We have tested different cell types as sources for nucleus donors to determine differences in cloning efficiency. When donor nuclei were isolated from cumulus cells and injected into recipient oocytes from adult hybrid mice (B6D2F1 and B6C3F1), the success rate of cloning was 1.5-1.9%. When cumulus cell donor nuclei were isolated from adult inbred mice (C57BL/6, C3H/He, DBA/2, 129/SvJ, and 129/SvEvTac), reconstructed oocytes did not develop to full term or resulted in a very low success rate (0-0.3%) with the exception of 129 strains which yielded 0.7-1.4% live young. When fetal (13.5-15.5 dpc), ovarian, and testicular cells were used as nucleus donors, 2.2 and 1.0% of reconstructed oocytes developed into live offspring, respectively.

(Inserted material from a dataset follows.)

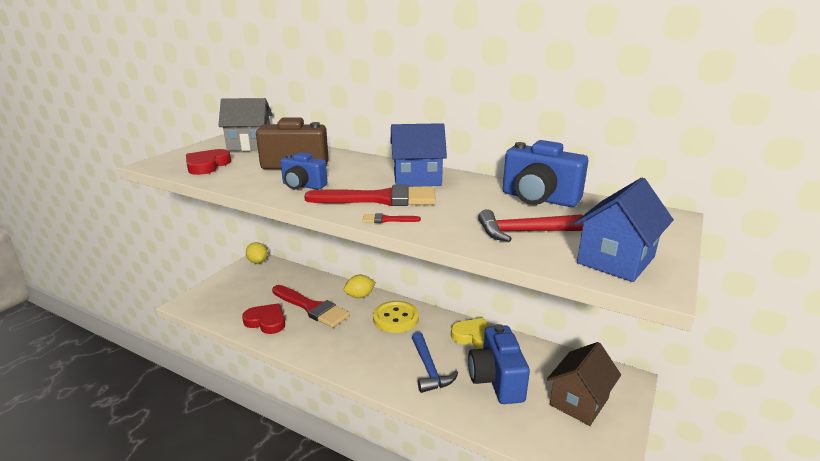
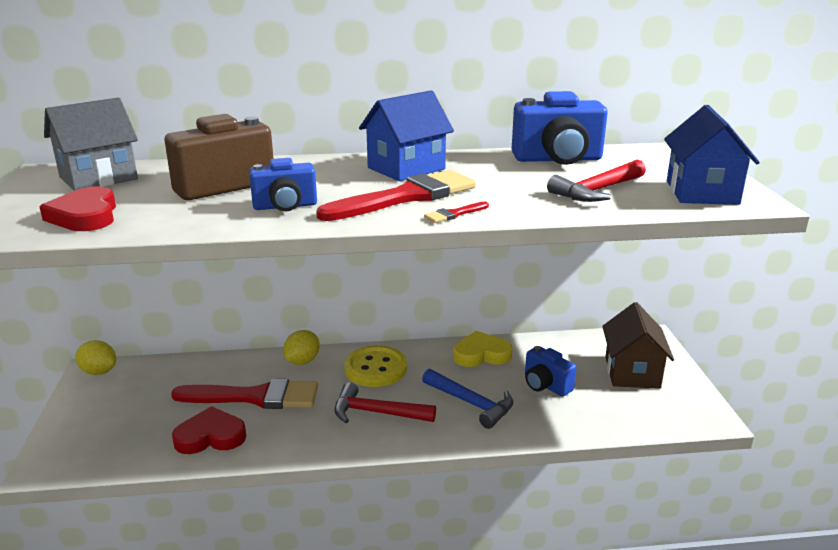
camera: 35 degrees left, 0 degrees up
blue camera [468,324,530,404] -> blue camera [525,346,576,397], size x0.61
none -> red hammer [334,382,436,423]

When various types of adult somatic cells (fibroblasts, thymocytes, spleen cells, and macrophages) were used, oocytes receiving thymocyte nuclei never developed beyond implantation, whereas those receiving the nuclei of other cell types did. These results indicate that adult somatic cells are not necessarily inferior to younger cells (fetal and ES cells) in the context of mouse cloning. Although fetal cells are believed to have less genetic damage than adult somatic cells, the success rate of cloning using any cell types were very low. This may largely be due to technical problems and/or problems of genomic reprogramming by oocytes rather than the accumulation of mutational damage in adult somatic cells.